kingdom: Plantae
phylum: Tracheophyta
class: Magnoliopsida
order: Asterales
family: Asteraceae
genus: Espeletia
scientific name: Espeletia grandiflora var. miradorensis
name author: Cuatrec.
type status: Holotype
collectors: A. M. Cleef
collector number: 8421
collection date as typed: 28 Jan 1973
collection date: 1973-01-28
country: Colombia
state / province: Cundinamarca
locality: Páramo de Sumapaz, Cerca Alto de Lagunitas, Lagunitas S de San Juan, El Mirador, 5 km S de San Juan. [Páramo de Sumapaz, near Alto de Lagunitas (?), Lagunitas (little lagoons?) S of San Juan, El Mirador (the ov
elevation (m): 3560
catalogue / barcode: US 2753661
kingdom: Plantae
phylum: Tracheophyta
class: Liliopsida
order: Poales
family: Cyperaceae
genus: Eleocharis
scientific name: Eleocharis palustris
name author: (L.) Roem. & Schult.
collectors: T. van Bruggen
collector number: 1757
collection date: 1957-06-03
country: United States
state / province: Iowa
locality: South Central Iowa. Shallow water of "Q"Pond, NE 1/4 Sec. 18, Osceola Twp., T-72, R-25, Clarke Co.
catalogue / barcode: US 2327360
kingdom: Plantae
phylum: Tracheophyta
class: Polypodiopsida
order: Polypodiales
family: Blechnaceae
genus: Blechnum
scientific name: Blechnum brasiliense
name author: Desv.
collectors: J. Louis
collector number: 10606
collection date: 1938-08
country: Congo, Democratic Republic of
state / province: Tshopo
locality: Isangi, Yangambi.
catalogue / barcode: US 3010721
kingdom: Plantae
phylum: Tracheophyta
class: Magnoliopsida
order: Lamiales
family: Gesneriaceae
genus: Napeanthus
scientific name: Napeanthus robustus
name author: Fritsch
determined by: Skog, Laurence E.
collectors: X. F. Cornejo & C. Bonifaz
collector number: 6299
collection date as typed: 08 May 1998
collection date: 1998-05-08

________

▶ [Written instruction] Pick out every line above that contains the string "catalogue". Case counts.

▶ [Task output]
catalogue / barcode: US 2753661
catalogue / barcode: US 2327360
catalogue / barcode: US 3010721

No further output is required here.